Decisões reforçam direito à liberdade de expressão e expõem censura de conteúdos sobre o uso medicinal da planta
Duas decisões recentes do Tribunal de Justiça de São Paulo determinaram que a Meta, empresa responsável pelo Facebook e Instagram, reative perfis suspensos que publicavam conteúdos relacionados à cannabis. As decisões reconhecem o direito à liberdade de expressão e criticam a falta de transparência na exclusão de páginas que abordam o tema sob uma perspectiva informativa, científica e comercial.
As ações judiciais foram movidas por uma marca que vende produtos aromáticos inspirados na cannabis e por uma tabacaria que atua na militância pela legalização do uso medicinal da planta. Ambas as contas foram retiradas do ar pelo Instagram sob alegações genéricas de violação das regras da plataforma.
No primeiro caso, a empresa de aromatizantes solicitou o reestabelecimento do perfil, indenização por danos morais, devolução de R$ 1.200 investidos em tráfego pago e compensação por lucros cessantes durante o período em que ficou fora do ar. A conta, que acumulava mais de 23 mil seguidores, foi suspensa em julho de 2024.
A juíza Simone de Figueiredo, da 8ª Vara Cível de São Paulo, acolheu parcialmente os pedidos, determinando a reativação da página e condenando a Meta a pagar R$ 10 mil por danos morais, além de restituir o valor investido em publicidade.
“O bloqueio da conta da autora, sem justificativa plausível, configurou evidente violação contratual. A retenção dos valores investidos em publicidade gerou prejuízo financeiro direto”, afirmou a magistrada na decisão.
No segundo processo, os administradores de uma tabacaria que promove eventos e debates sobre a regulamentação da cannabis medicinal também foram à Justiça após terem seu perfil suspenso. Na ação, pediram a volta da conta, devolução de R$ 248 investidos em impulsionamento e compensações por dano moral e lucros cessantes.
A Meta alegou que o perfil já havia sido reativado e que a suspensão se deu por suposta violação dos termos de uso.
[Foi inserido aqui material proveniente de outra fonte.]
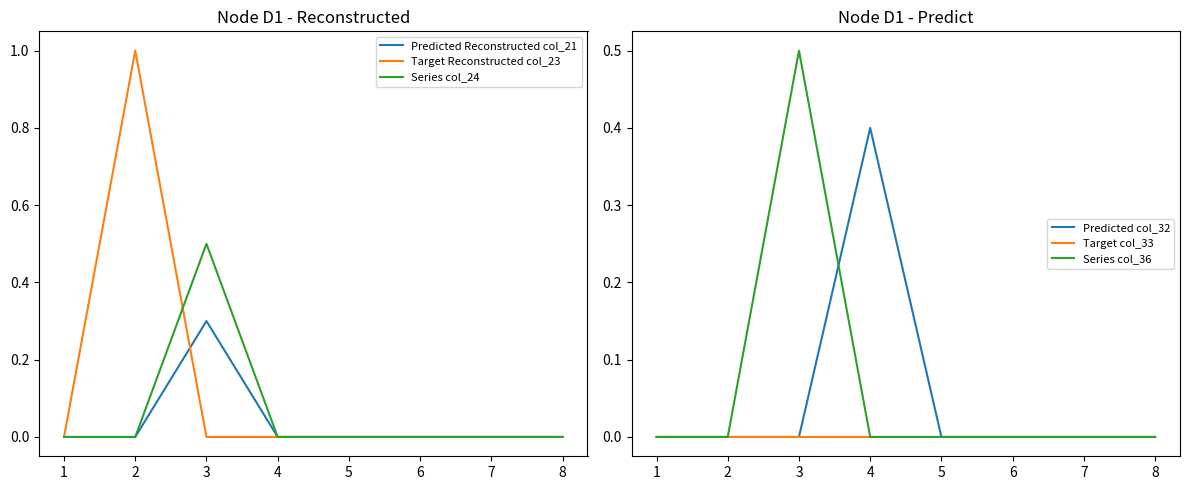

How many categories are shown in the chart?

8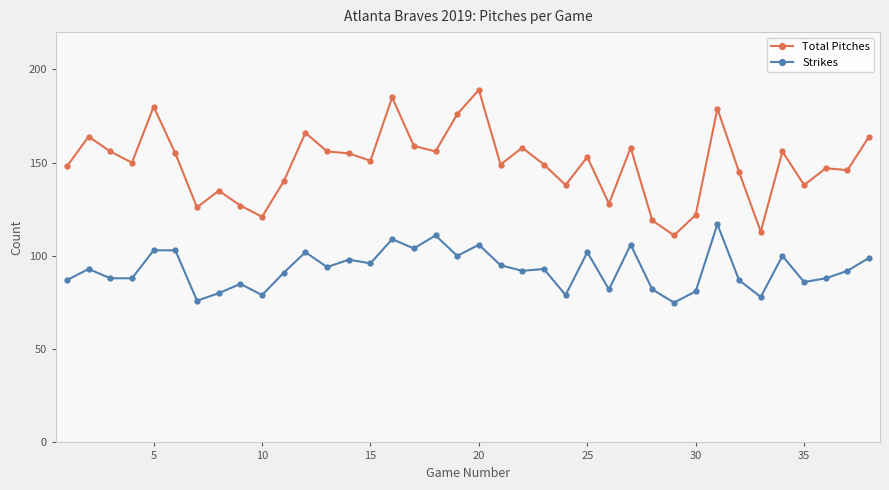

True or false: Total Pitches and Strikes cross at least once.

False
No entanto, o juiz Guilherme Rocha Oliva, da 38ª Vara Cível do Foro Central, não se convenceu. Ele determinou a devolução dos valores gastos com publicidade e o restabelecimento da conta, afirmando que a empresa não comprovou nenhuma infração concreta.
“A contestação é genérica, típica de demandas de massa, e não traz elementos sobre o caso específico”, escreveu o juiz.
Ele também destacou que se o Supremo Tribunal Federal (STF) já reconheceu a liberdade de expressão até para conteúdos sobre uso recreativo da cannabis, não faria sentido censurar perfis que discutem seu uso medicinal.
As duas ações foram conduzidas pelo advogado Clayton Medeiros, especializado em direito digital e liberdade de expressão. Para ele, as decisões representam um avanço importante contra a censura algorítmica e a criminalização velada de conteúdos sobre cannabis no Brasil.
“Essas vitórias reafirmam que informar não é crime. O debate sobre cannabis medicinal é legítimo, urgente e protegido pela Constituição”, afirmou.
O bloqueio de perfis que divulgam conteúdos educativos sobre cannabis medicinal não é novidade e tem gerado protestos de pacientes, médicos e ativistas. A ausência de critérios claros por parte das plataformas digitais abre precedentes perigosos para a censura e prejudica o acesso à informação em um tema de saúde pública.
As decisões da Justiça paulista representam um alerta importante: as redes sociais não estão acima da Constituição e devem respeitar o direito à livre manifestação, especialmente quando o conteúdo tem caráter informativo e educativo.